I've actually been thinking about this issue off and on for years.  My current best guess is that "prolongation" is an intentional, rather than a grammatical concept: to say "X prolongs Y" is (roughly speaking) to make an intentional claim about how the composer used X as a means of getting to (or doing) Y.  This contrasts with the formal or grammatical or descriptive concepts (e.g. "V7 chord") familiar from other regions of musical discourse.
To say that "X prolongs Y" fully contradicts Schenker's own description, in that is presupposes, as you say, that X preexists as "a means of getting to (or doing) Y". What is given is Y, at first a mere abstraction of a chord, a mere image of the series of harmonic partials. In order to become a musical chord, Y must be inscribed it time, "prolonged", which may be done by a mere arpeggiation – producing no subordinate chord. The prolongation, however, may involve filling in the "tonal space" (the empty intervals) of the initial chord and this, is special cases, may happen to produce a subordinate chord X. This X by no means is "doing Y"; it merely is a by-product of Y itself.
    I think that Roland Barthes' description of the construction of discourses proposes something similar, which I didn't reread recently enough to remind his own terms. A discourse is a succession of nodes, each of which may receive an ornamentation (I think his term is catalyse) which certainly smooths the succession and which possibly gives rise to secundary nodes. This also has to do with how a discourse can develop from a deep structure, in Shomsky's terms.

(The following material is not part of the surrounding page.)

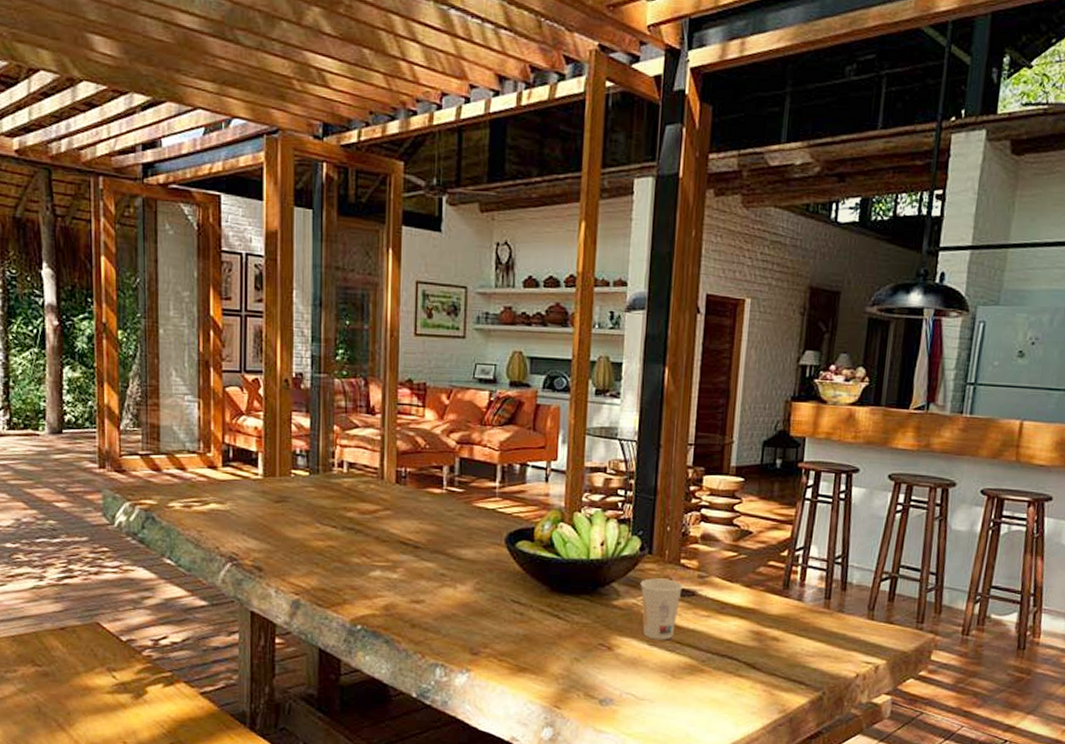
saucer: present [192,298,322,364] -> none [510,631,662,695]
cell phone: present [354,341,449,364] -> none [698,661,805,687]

    Schenker's conception of the "tonal space" is developed in a text titled Erläuterungen, that he published twice in the last volumes of Der Tonwille and twice in the two first ones Das Meisterwerk in der Musik –  this fourfold publication might suffice to stress how important this short text was for him.

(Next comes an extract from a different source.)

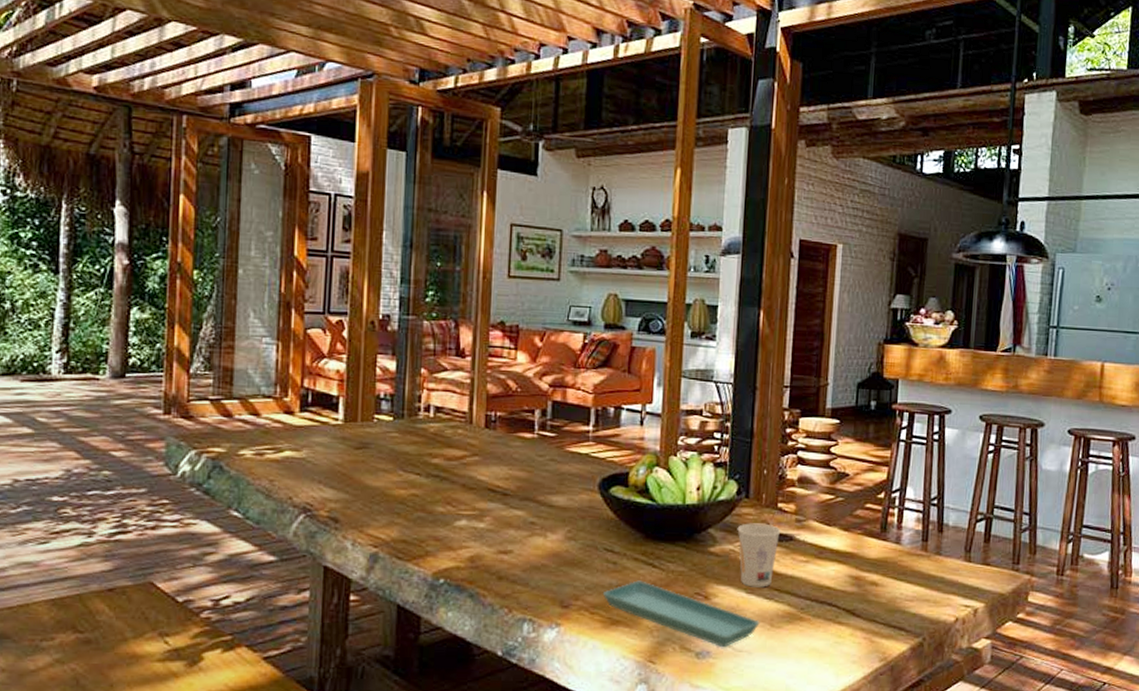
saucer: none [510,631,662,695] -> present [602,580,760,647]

Prolongation indeed is intentional – not in the sense that the composer used X as a means to doing Y, but that Y served as a means to produce X. This is the intentionality of the work itself, not necessarily of the composer. And, obviously, Schenkerian analysis has nothing in common with a mere descriptive labeling of chords with roman numerals. I am not sure that this can be viewed in terms of intentionality vs grammaticality, as you suggest. Roman numeral analysis is lexical at best, and has little to say about grammar; I do not see how a grammar could be conceived without a level of intentionality.

Interestingly, my digression couldn't be included in a Wikipedia article, since it hasn't been published anywhere.  (Wikipedia has strict standards about avoiding "original" or "unpublished" research.)  But nor could Wikipedia include a simple, uncontroversial summary of what "prolongation" means, because we in the field don't really agree about the issue at all.  So about the best you could hope for is a survey of the various proposals that have been made, one that gets updated as the discussion proceeds.
Well, I would be tempted to consider that proposals based on Schenker's own writings should gain preeminence, at least in articles devoted to Schenkerian concepts (prolongation, as a concept, may have an existence as a non-Schenkerian, or post-Schenkerian, or neo-Schenkerian concept, but that is not my concern here).